I didn't expect to get emotional during the dance. I did well until this lyric played. I broke down. I mean, I really broke down. It was in that moment that I knew I wasn't his anymore. It was in that moment that I thought about everything that he had done for me, to support me, all the way up to walking me down the aisle.

My groom's dance with his mother was just as emotional. She was so happy and so proud of her baby. He chose Celine Dion's "Because You Loved Me" for their song. He had definitely gotten to his mom's heart with that song. He twirled her, too, though, and she smiled.
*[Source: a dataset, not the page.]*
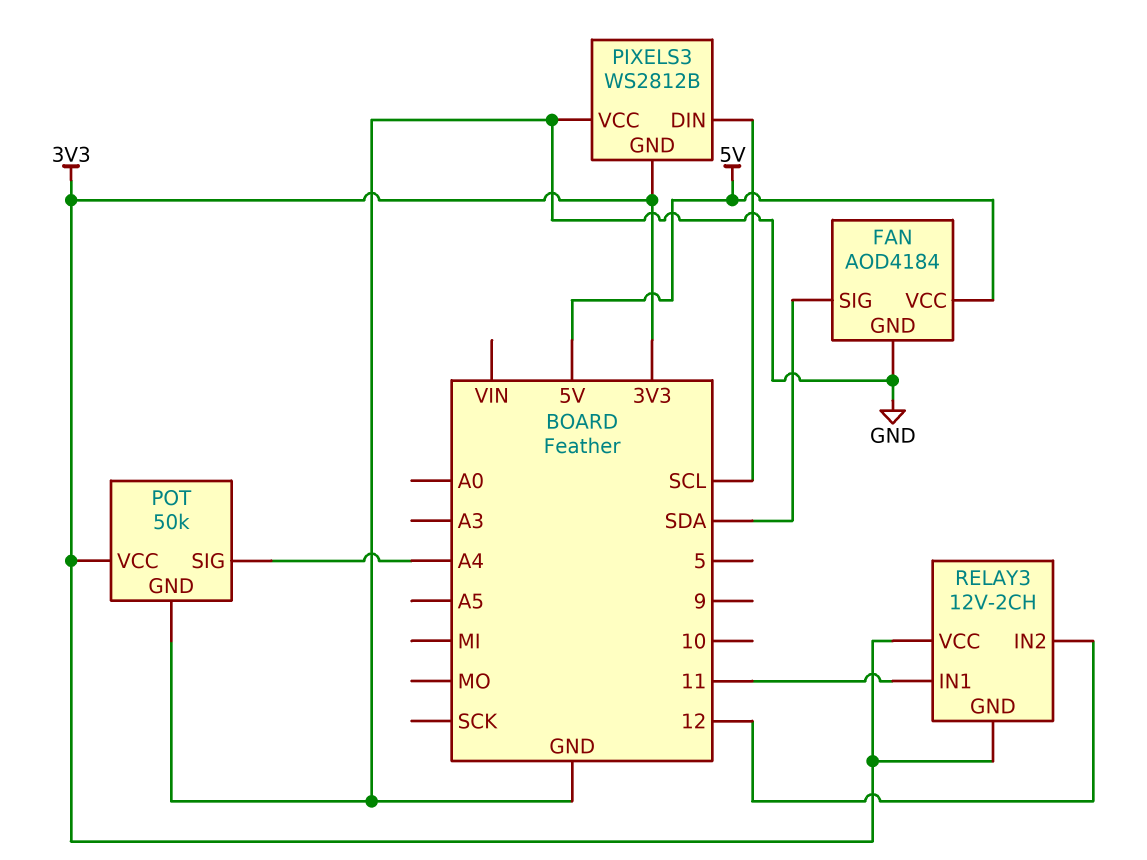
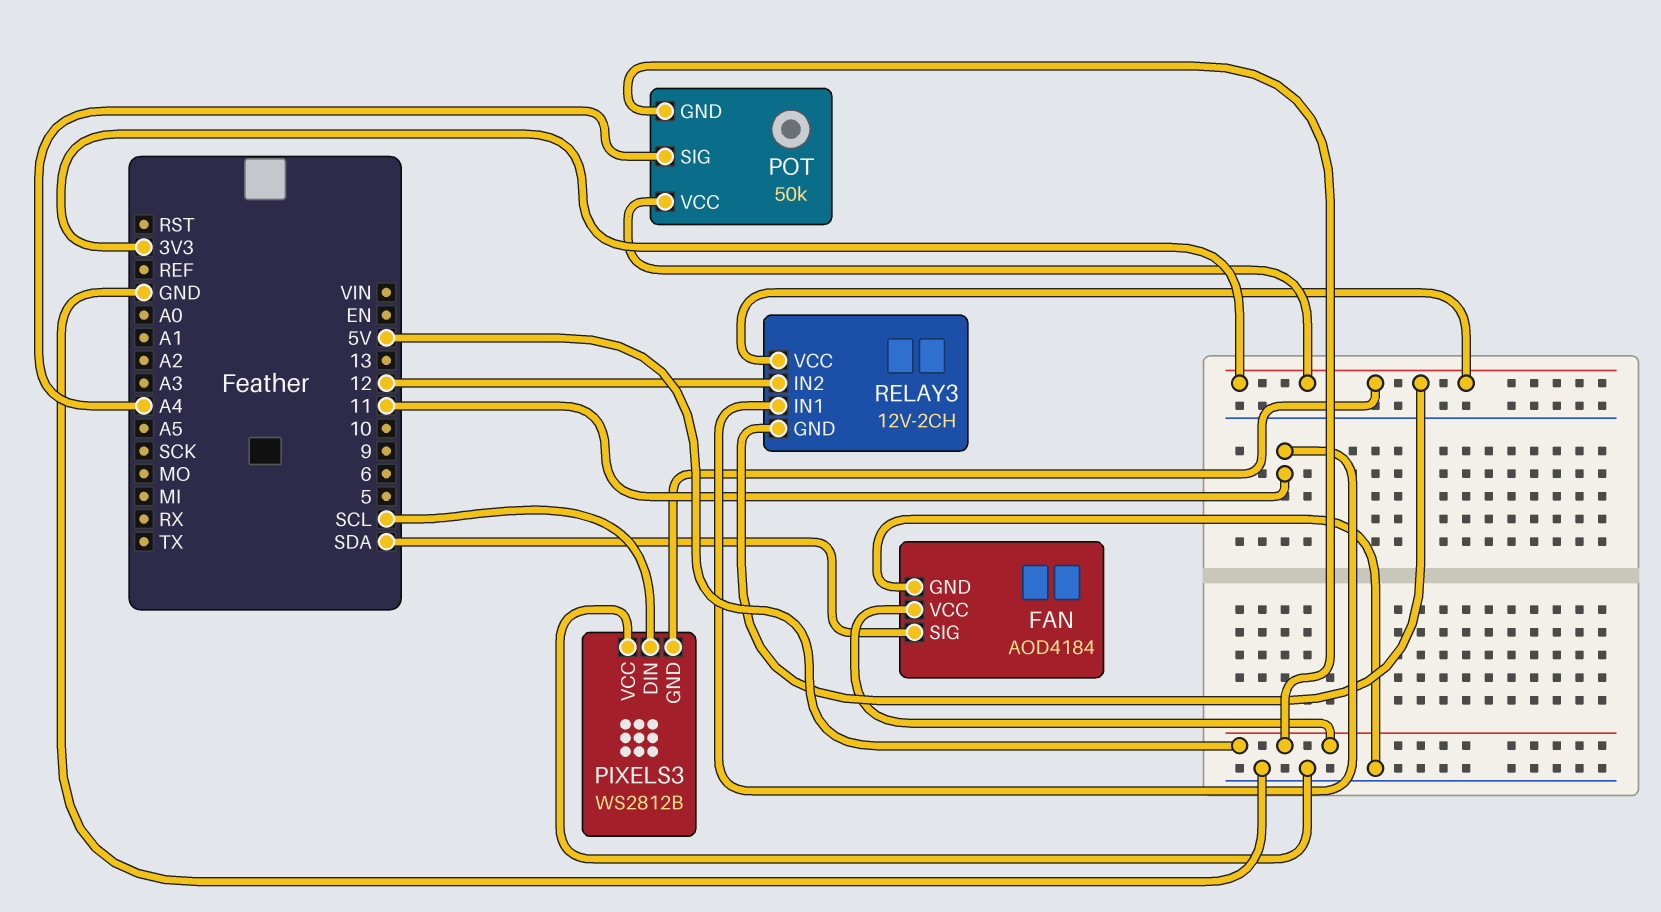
POT pin GND: GND -> 5V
The Best Man and Matron of Honor gave their touching speeches. The Best Man surprised me. As the brother of my groom, we had often disagreed and sometimes argued, but on that day, I saw how he truly felt about me. He had had something written down but then opted to speak without it. He first told a story about his little brother, my groom. It was what came next that surprised me. He explained to the audience how I had stuck by my groom's side through his back injury and surgery, and how my support never faltered. He got choked up. It was then that I realized that he understood just how much I loved his brother. It was then that I realized I had his approval. He knew that I would uphold my vow to love and cherish his little brother, in sickness and in health.

My Matron of Honor is my best friend but she was my groom's best friend first, then I stole her away. This made her speech so very special. She said wonderful things about both of us and said it was a perfect day that her two best friends would marry one another.

We cut our gorgeous cake. We drank our sparkling cider. We said our thank yous. We danced some more.

At midnight, we had one last dance to "Everything I Do" by Bryan Adams. We had often danced in our living room to this song.

My wedding and reception were beautiful. All of my planning, all of the hard work, the exceptional vendors I had hired, all of it, had paid off and the results were stunning. More than that though, it was the sentimental things that I'll never, ever forget. My veil, the speeches, my first dance, my emotional dance with my father, my groom's love for me...these are the happiest parts of my life.

During the reception, I had stepped outside to take a break from dancing. My father was outside and he pointed out to me a dove nested under the roof of the venue. He said it was a good sign.

I got to be a princess and my wedding day was as magical as a fairy-tale.